● TEXT PASSAGE:
Boatman gets 20 years for raping passenger

Vickram Persaud
Vickram Persaud

Forty-one-year-old boatman, Vickram Persaud was yesterday sentenced to 20 years behind bars for the 2009 rape of a young woman whom he took to a location other than where she had paid him to be taken.

Earlier this month a jury had convicted the boat captain of sexually penetrating the woman without her consent, but his sentencing had been deferred for a probation report and victim impact statement.

At the hearing yesterday afternoon, the court heard of the effect the assault continues to have on the complainant who, through her court-support officer, spoke of constantly being plagued by depression.

Senior Social Worker, Ranesha Garnett-Calendar, who read the complainant’s impact statement, said that the complainant’s trust has been fractured because of what Persaud has done to her, to the extent that she finds it difficult to trust other persons as well.

The court heard from Garnett-Calendar that the young woman still suffers from flashbacks which petrifies and makes her feel unsafe.

The statement detailed, too, that though the perpetrator had been found guilty, the complainant still feels afraid of him because of being constantly bombarded by his family who had been in the habit of calling and threatening her, and offering payment for her to discontinue the matter.

She has, however, indicated that there has been some relief knowing that Persaud will no longer be walking the streets freely; though she is said to have noted that no prison sentence could provide solace for the psychological scars with which she has to live for the rest of her life.

● WHAT NEEDS TO BE DONE:
Reproduce the passage of the news report, starting with "Earlier this month" and going on through "plagued by depression.", with its wording unchanged.

● DATA:

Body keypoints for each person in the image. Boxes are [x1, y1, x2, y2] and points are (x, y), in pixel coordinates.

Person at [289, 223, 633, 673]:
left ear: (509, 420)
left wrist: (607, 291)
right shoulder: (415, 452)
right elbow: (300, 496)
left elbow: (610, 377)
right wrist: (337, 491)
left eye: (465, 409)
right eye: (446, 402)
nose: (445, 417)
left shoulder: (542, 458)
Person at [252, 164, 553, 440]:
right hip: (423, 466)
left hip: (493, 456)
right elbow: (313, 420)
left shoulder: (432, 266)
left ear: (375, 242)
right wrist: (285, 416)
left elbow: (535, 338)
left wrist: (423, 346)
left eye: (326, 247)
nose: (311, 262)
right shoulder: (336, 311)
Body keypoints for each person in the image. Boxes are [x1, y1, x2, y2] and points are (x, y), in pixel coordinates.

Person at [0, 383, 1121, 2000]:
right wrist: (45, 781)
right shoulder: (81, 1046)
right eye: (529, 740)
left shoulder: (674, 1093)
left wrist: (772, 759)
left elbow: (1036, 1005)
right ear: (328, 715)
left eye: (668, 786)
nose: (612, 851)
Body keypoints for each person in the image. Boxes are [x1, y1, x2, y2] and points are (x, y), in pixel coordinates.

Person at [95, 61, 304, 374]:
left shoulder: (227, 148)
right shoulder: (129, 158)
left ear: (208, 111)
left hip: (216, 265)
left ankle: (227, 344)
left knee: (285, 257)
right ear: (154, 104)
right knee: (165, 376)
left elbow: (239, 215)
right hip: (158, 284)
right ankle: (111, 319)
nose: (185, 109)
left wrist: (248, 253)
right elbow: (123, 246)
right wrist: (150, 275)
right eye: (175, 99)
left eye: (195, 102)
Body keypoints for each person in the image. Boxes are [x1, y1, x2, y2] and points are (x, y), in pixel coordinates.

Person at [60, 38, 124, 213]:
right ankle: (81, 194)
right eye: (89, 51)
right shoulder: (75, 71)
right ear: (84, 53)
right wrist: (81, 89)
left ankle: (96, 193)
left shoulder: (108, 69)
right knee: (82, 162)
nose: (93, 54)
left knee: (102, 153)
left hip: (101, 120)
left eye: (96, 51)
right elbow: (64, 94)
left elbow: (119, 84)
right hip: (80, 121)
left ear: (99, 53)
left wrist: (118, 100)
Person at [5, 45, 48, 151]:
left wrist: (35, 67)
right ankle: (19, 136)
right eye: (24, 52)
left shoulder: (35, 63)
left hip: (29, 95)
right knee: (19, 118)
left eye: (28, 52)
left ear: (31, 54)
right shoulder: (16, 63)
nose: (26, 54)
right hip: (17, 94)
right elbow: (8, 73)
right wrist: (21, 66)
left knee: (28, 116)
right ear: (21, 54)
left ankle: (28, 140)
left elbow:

● OUTPUT BELOW:
Earlier this month a jury had convicted the boat captain of sexually penetrating the woman without her consent, but his sentencing had been deferred for a probation report and victim impact statement.

At the hearing yesterday afternoon, the court heard of the effect the assault continues to have on the complainant who, through her court-support officer, spoke of constantly being plagued by depression.